Subhomoy Bhattacharjee

The International Monetary Fund has questioned India's ability to handle the impact of price volatility in the petroleum sector in the face of its weak fiscal situation.

The IMF has made the comment in its country review, under Article IV, to which the finance ministry is expected to respond soon.

The review also comments negatively on the country's two spells of price rise for petrol and diesel in the past three months just after the administrative price mechanism was dismantled.

It said while fluctuations were necessary to keep retail prices aligned with international crude prices, India's mounting fiscal deficit left little room for excise concessions. The IMF has, therefore, warned that the 'government should announce a strategy for dealing with volatility in international oil prices,' especially if crude prices breach the normal Organisation of Petroleum Exporting Countries' range of $22-28 a barrel".

The Fund's review says price volatility is the biggest source of external vulnerability for India. It says without a strategy, and in the worst-case scenario, the country can face a drying up of inflows, with a draw-down pressure on non-resident Indian deposits and a consequent impact on the forex reserves.

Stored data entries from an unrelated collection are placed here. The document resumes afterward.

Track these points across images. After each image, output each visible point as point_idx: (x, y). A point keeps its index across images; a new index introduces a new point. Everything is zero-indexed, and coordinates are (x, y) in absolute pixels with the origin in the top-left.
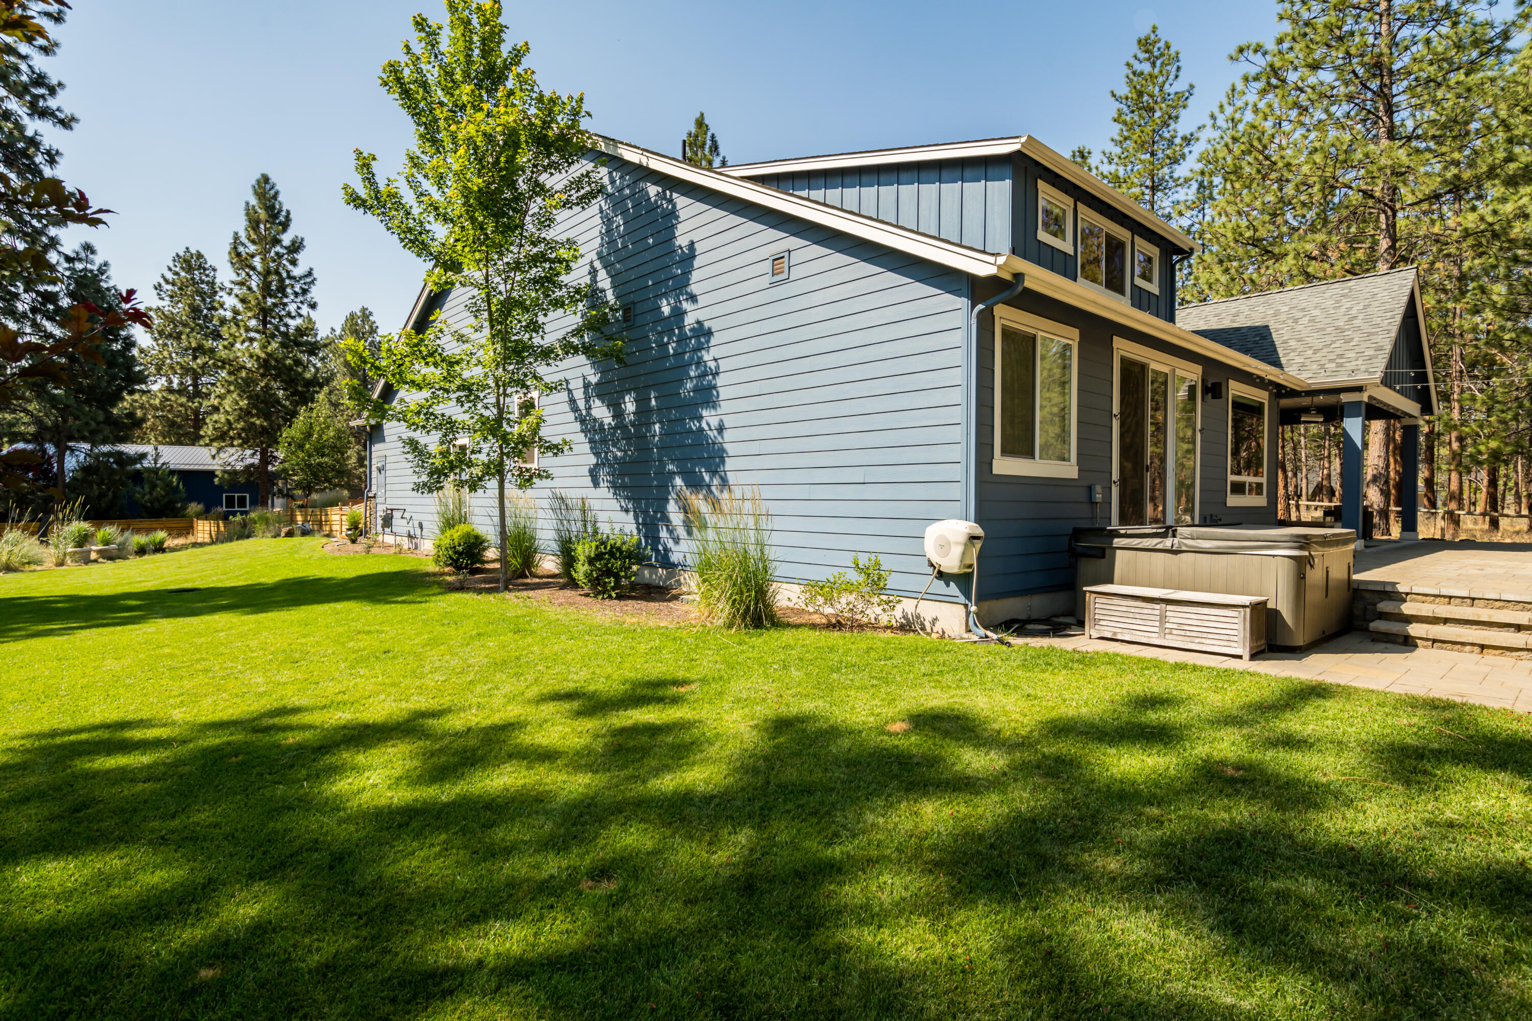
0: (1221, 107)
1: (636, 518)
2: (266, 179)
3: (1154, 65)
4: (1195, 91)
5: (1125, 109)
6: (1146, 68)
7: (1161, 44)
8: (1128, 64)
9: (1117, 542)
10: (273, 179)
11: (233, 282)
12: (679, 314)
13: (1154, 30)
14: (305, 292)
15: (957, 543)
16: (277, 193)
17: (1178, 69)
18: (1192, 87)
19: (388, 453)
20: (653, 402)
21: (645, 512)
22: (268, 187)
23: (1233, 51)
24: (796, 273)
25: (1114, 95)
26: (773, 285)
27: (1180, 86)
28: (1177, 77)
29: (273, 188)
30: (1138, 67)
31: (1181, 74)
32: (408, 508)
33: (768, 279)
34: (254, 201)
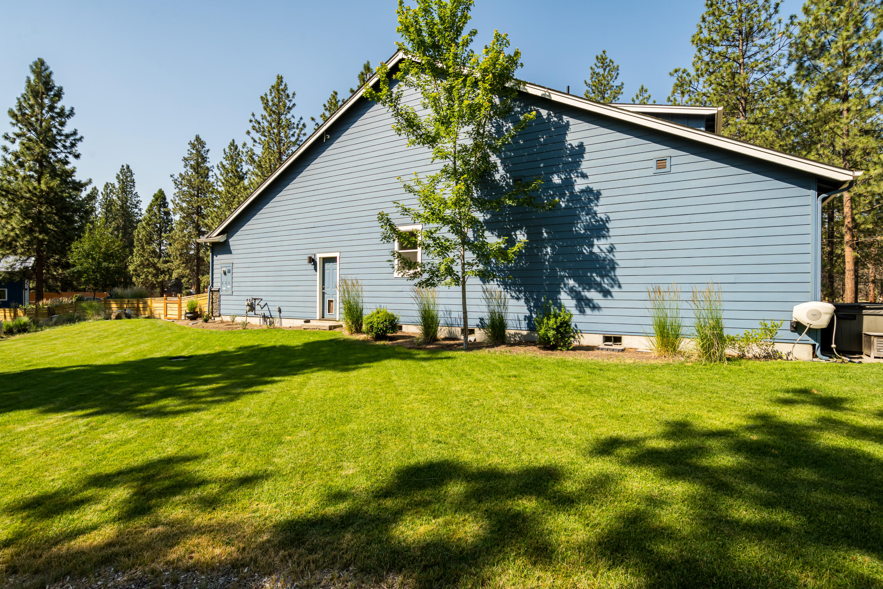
0: (637, 96)
1: (527, 301)
2: (42, 63)
3: (605, 70)
4: (624, 86)
5: (591, 91)
6: (601, 71)
7: (608, 60)
8: (591, 68)
9: (864, 311)
10: (48, 63)
11: (15, 134)
12: (568, 184)
13: (604, 52)
14: (73, 145)
15: (827, 313)
16: (51, 73)
17: (618, 74)
18: (623, 84)
19: (234, 261)
20: (545, 235)
21: (538, 300)
22: (43, 68)
23: (672, 71)
24: (674, 169)
25: (586, 83)
26: (655, 174)
27: (617, 83)
28: (616, 78)
29: (46, 69)
30: (597, 70)
31: (619, 77)
32: (264, 298)
33: (651, 172)
34: (32, 77)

However, it adds that because of the still closed nature of the country's economy, the current external risks are moderate. This is because though the share of the country's external trade in goods and services in the gross domestic product is only 13 per cent, it has forex reserves of $55 billion ($57 billion, according to Reserve Bank of India estimates). Moreover, the exchange rate, the Fund report says, is still "heavily managed".

According to an estimate made in the review, for every $5 rise in the price of crude, India's annual GDP growth rate will have to be lowered by 0.5 per cent, along with a rise of 1.5 per cent in the rate of inflation. The current account deficit will also swell by 0.5 per cent.

The IMF assessment takes into account the recently announced modalities of freeing price regimes for the oil companies and the concurrent decision by the Indian government to make a quarterly review of the prices. The review says the compensation formula for the oil companies must be reflected transparently in the budget.